No spousal rollover where beneficiaries assign rather than disclaim RRSPBy Doug Carroll | June 23 2015 01:27PM
When a person dies, RRSP holdings are generally brought into income in the deceased’s terminal tax year. However, where there is a beneficiary designation to a spouse (or certain dependents), a tax-deferred refund of premiums enables a rollover to the recipient’s RRSP.
Alternatively, the RRSP may be paid into the estate if there is no valid designation in place, or if the estate itself is named as beneficiary. Either way, it is possible to make a joint election with the estate to effect a similar rollover, assuming the spouse or other qualified beneficiary has sufficient entitlement in the estate.
IT-500R Registered Retirement Savings Plans - Death of an Annuitant (Archived)
This interpretation bulletin (now archived) includes CRA’s past guidance on dealing with RRSP rollovers. (Such bulletins are administrative only, and specifically are not binding legal authorities.)
It includes reference to RRSP joint elections between an estate and a spouse, and the potential to use them when other beneficiaries have disclaimed their interests in an estate. This requires that the spouse’s estate entitlement is at least the value of the RRSP, and is not available if the spouse is only entitled to a portion of the RRSP or if under an intestacy the spouse only receives specific assets other than the RRSP.
There is no discussion of the effect of a named beneficiary of an RRSP disclaiming such interest.

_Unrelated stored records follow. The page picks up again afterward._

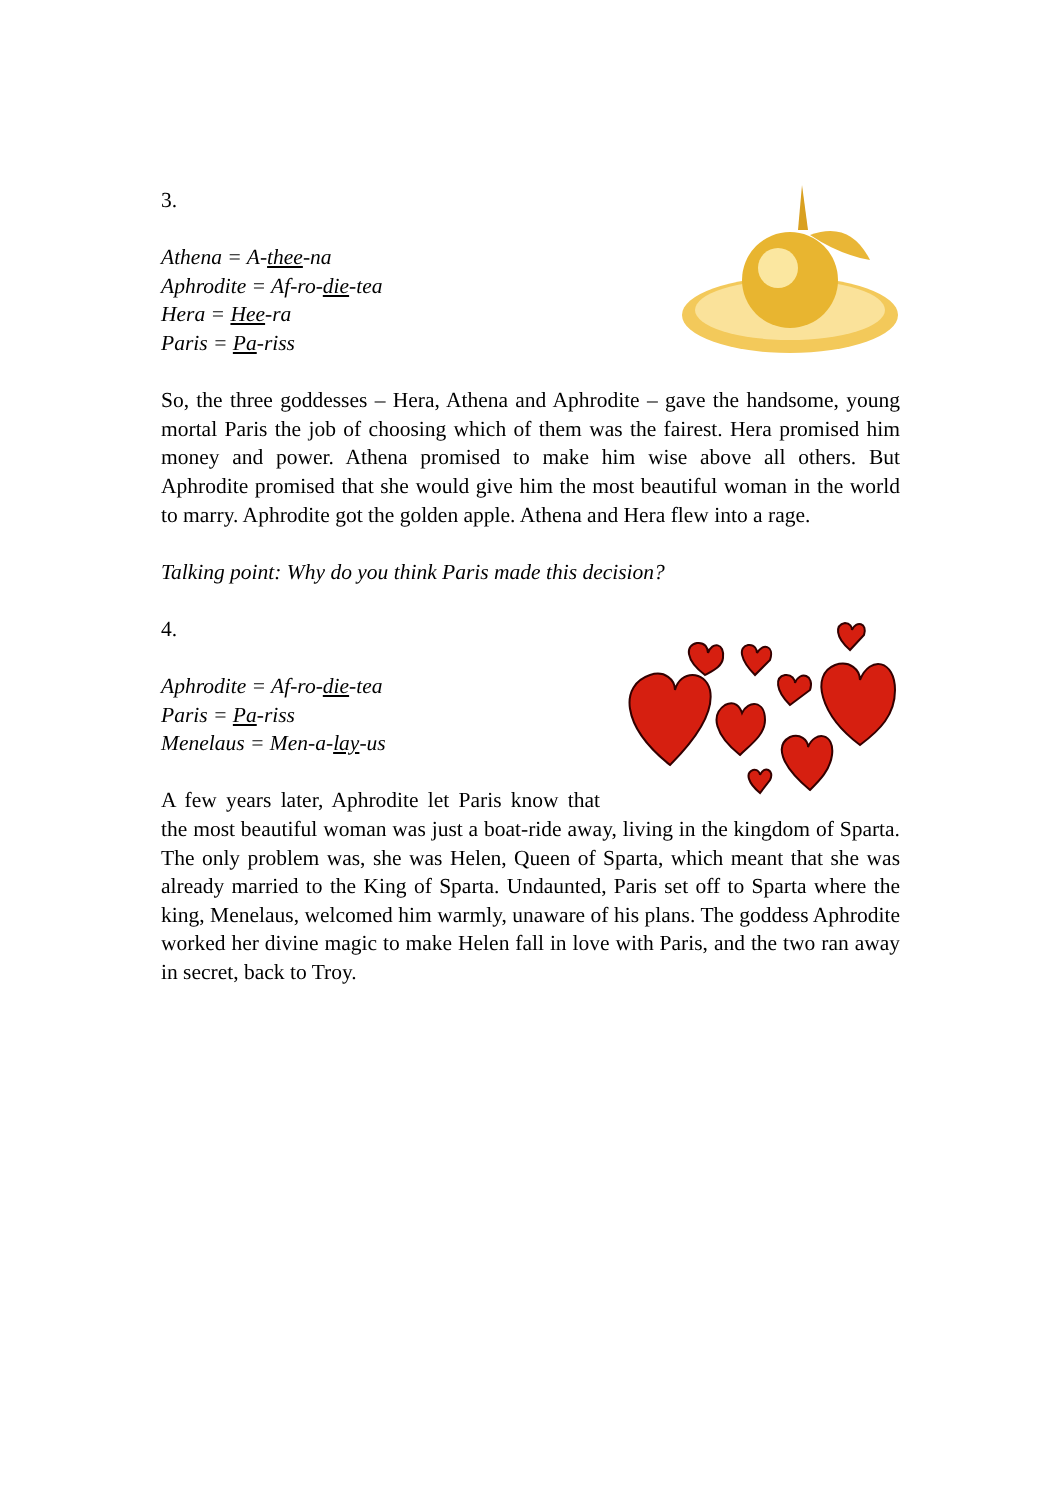3.
Athena = A-thee-na
Aphrodite = Af-ro-die-tea
Hera = Hee-ra
Paris = Pa-riss
So, the three goddesses – Hera, Athena and Aphrodite – gave the handsome, young mortal Paris the job of choosing which of them was the fairest. Hera promised him money and power. Athena promised to make him wise above all others. But Aphrodite promised that she would give him the most beautiful woman in the world to marry. Aphrodite got the golden apple. Athena and Hera flew into a rage.
Talking point: Why do you think Paris made this decision?
4.
Aphrodite = Af-ro-die-tea
Paris = Pa-riss
Menelaus = Men-a-lay-us
A few years later, Aphrodite let Paris know that the most beautiful woman was just a boat-ride away, living in the kingdom of Sparta. The only problem was, she was Helen, Queen of Sparta, which meant that she was already married to the King of Sparta. Undaunted, Paris set off to Sparta where the king, Menelaus, welcomed him warmly, unaware of his plans. The goddess Aphrodite worked her divine magic to make Helen fall in love with Paris, and the two ran away in secret, back to Troy.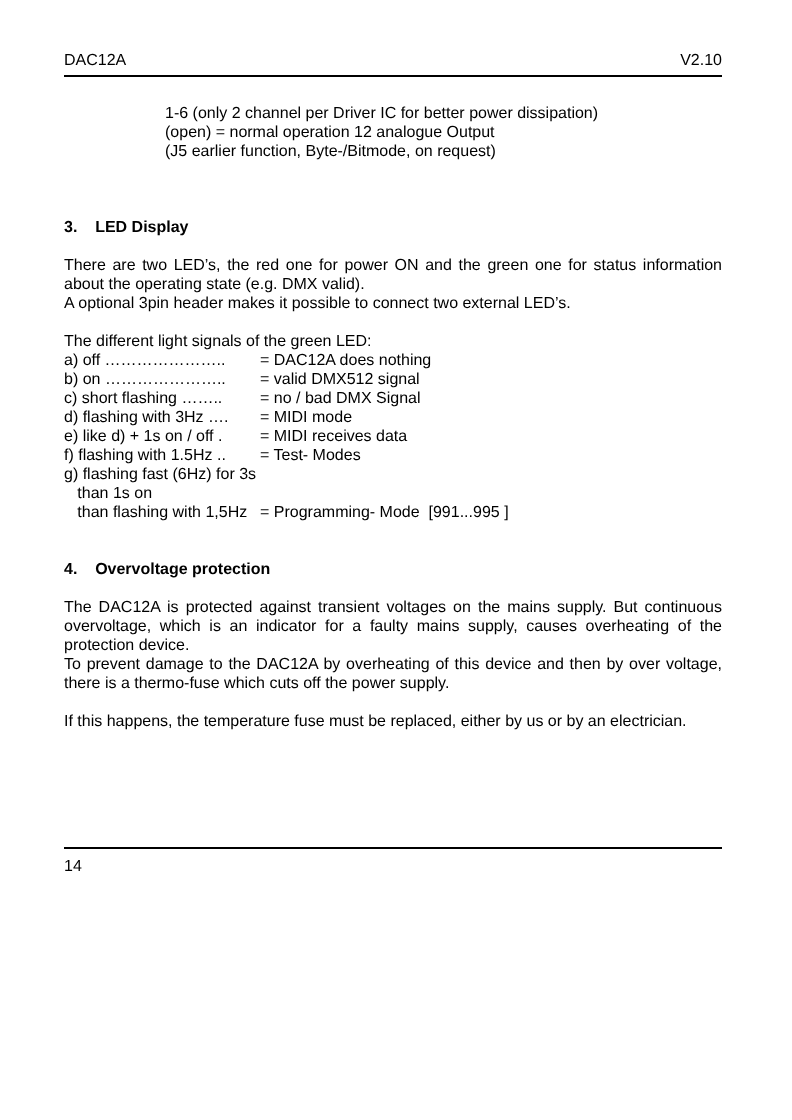DAC12A V2.10
1-6 (only 2 channel per Driver IC for better power dissipation)
(open) = normal operation 12 analogue Output
(J5 earlier function, Byte-/Bitmode, on request)
3. LED Display
There are two LED’s, the red one for power ON and the green one for status information about the operating state (e.g. DMX valid).
A optional 3pin header makes it possible to connect two external LED’s.
The different light signals of the green LED:
a) off ………………….. = DAC12A does nothing
b) on ………………….. = valid DMX512 signal
c) short flashing …….. = no / bad DMX Signal
d) flashing with 3Hz …. = MIDI mode
e) like d) + 1s on / off . = MIDI receives data
f) flashing with 1.5Hz .. = Test- Modes
g) flashing fast (6Hz) for 3s
than 1s on
than flashing with 1,5Hz = Programming- Mode [991...995 ]
4. Overvoltage protection
The DAC12A is protected against transient voltages on the mains supply. But continuous overvoltage, which is an indicator for a faulty mains supply, causes overheating of the protection device.
To prevent damage to the DAC12A by overheating of this device and then by over voltage, there is a thermo-fuse which cuts off the power supply.
If this happens, the temperature fuse must be replaced, either by us or by an electrician.
14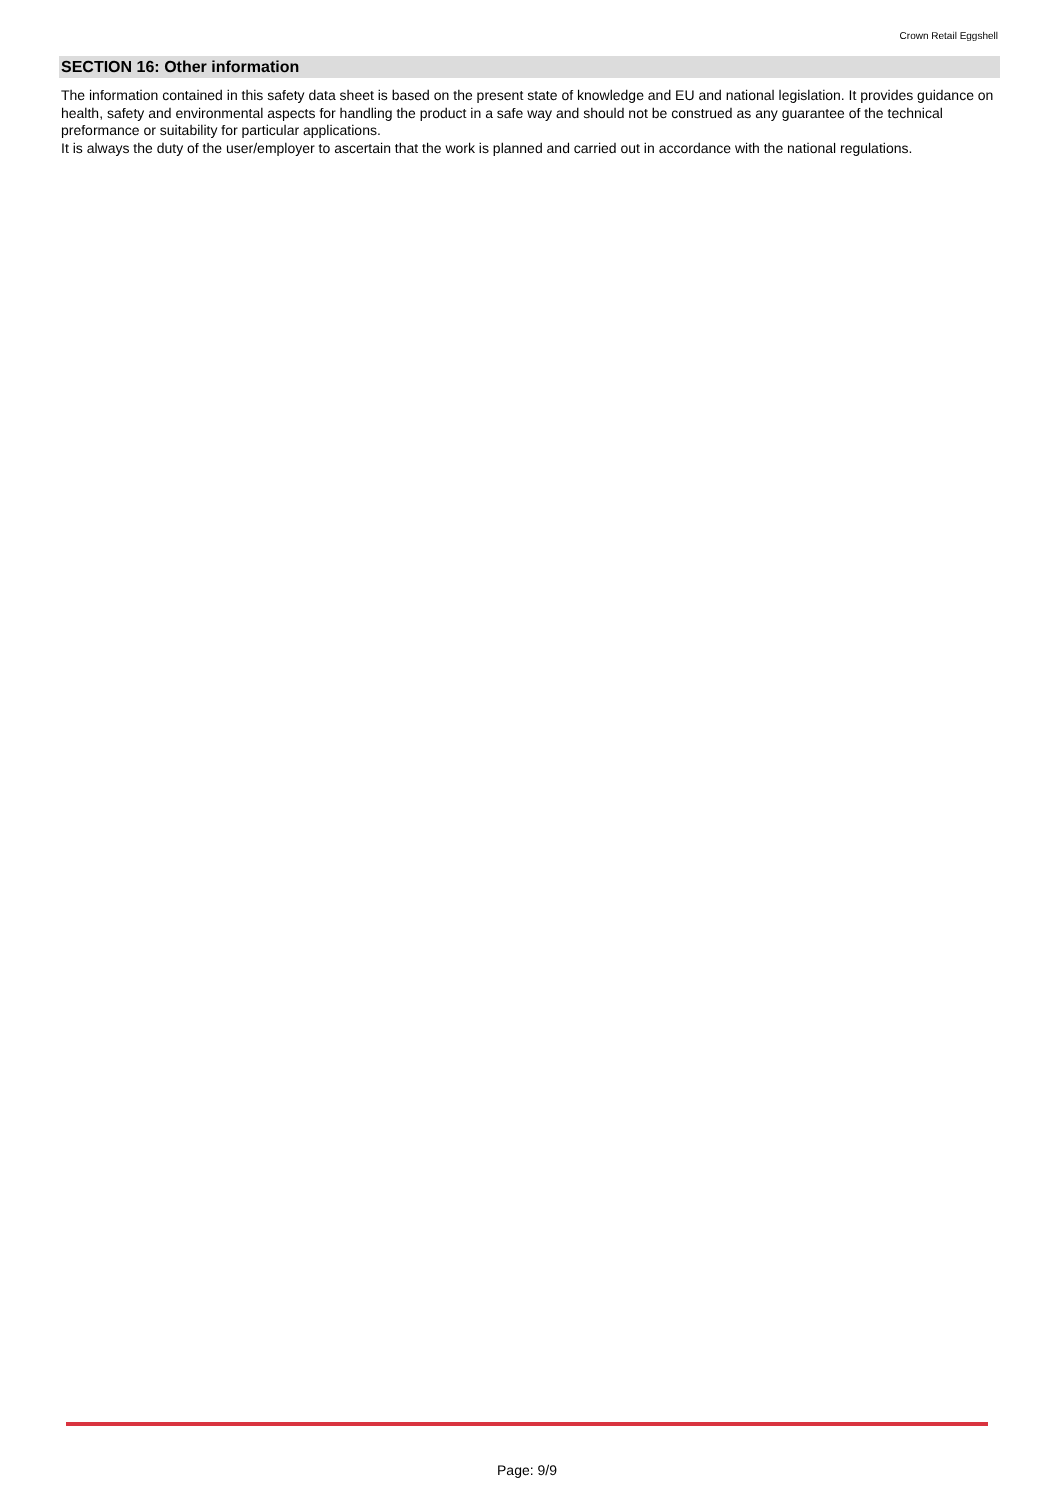Crown Retail Eggshell
SECTION 16: Other information
The information contained in this safety data sheet is based on the present state of knowledge and EU and national legislation. It provides guidance on health, safety and environmental aspects for handling the product in a safe way and should not be construed as any guarantee of the technical preformance or suitability for particular applications.
It is always the duty of the user/employer to ascertain that the work is planned and carried out in accordance with the national regulations.
Page: 9/9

Estate of the late John Arthur Murphy v. Her Majesty the Queen, 2015 TCC 8
John Arthur Murphy died in Nova Scotia in 2009. Despite owning a home, farm property, forest properties, rental properties, cottages and livestock, he had no Will – His estate was an intestacy.
Mr. Murphy’s heirs were his spouse Barbara DeMarsh and three adult children from a previous marriage (“the Murphys”). There were ebbs and flows in the dispute that followed, including claims under matrimonial and intestacy law. Eventually a Consent Order was filed with the court in May 2011, providing (among other matters) that the Murphys take all necessary steps to “release, convey and transfer to and in favor of [Ms. DeMarsh] any and all interests that they may have in” an RRSP worth $237,026, on which they had been the named beneficiaries.
The particular RRSP had been reported in Mr. Murphy’s terminal tax return, filed in April 2010. To give effect to the agreement and enable a rollover to an RRSP with Ms. DeMarsh as annuitant, the estate requested a T1 adjustment in August 2011.
The CRA denied the request, leading to the present appeal in which the estate argued that the Consent Order had the effect of indefeasibly vesting the subject RRSP in Ms. DeMarsh retroactive to the time of Mr. Murphy’s death.
The judge disagreed. A disclaimer is a refusal to accept a gift, after which the disclaiming party has no right to direct who is to receive the gift. In this case, the Murphys did not disclaim their interest in the subject RRSP, but rather they settled the litigation by transferring their interest in the RRSP to Ms. DeMarsh. In the judge’s view, the settlement “is not a disclaimer but an assignment.”
The RRSP proceeds remained as income to the estate, with no refund of premium allowed to roll over to an RRSP for Ms. DeMarsh.
- Mr. Murphy’s lack of a Will (and the resulting intestacy) contributed to uncertainty and delay generally, and arguably factored into the substance of the outcome.
- The settlement dealt with assets and issues well beyond the subject RRSP, including contingencies like the potential that the T1 adjustment might be denied. While the judgment rested at least in part on the text of the settlement, the chosen words may have been necessary to preserve the broader agreement.
- Though not discussed in the case, generally RRSP rollovers must occur by December 31 of the year following death. Had the estate been successful on the core issue, it may still have faced a hurdle on this administrative requirement.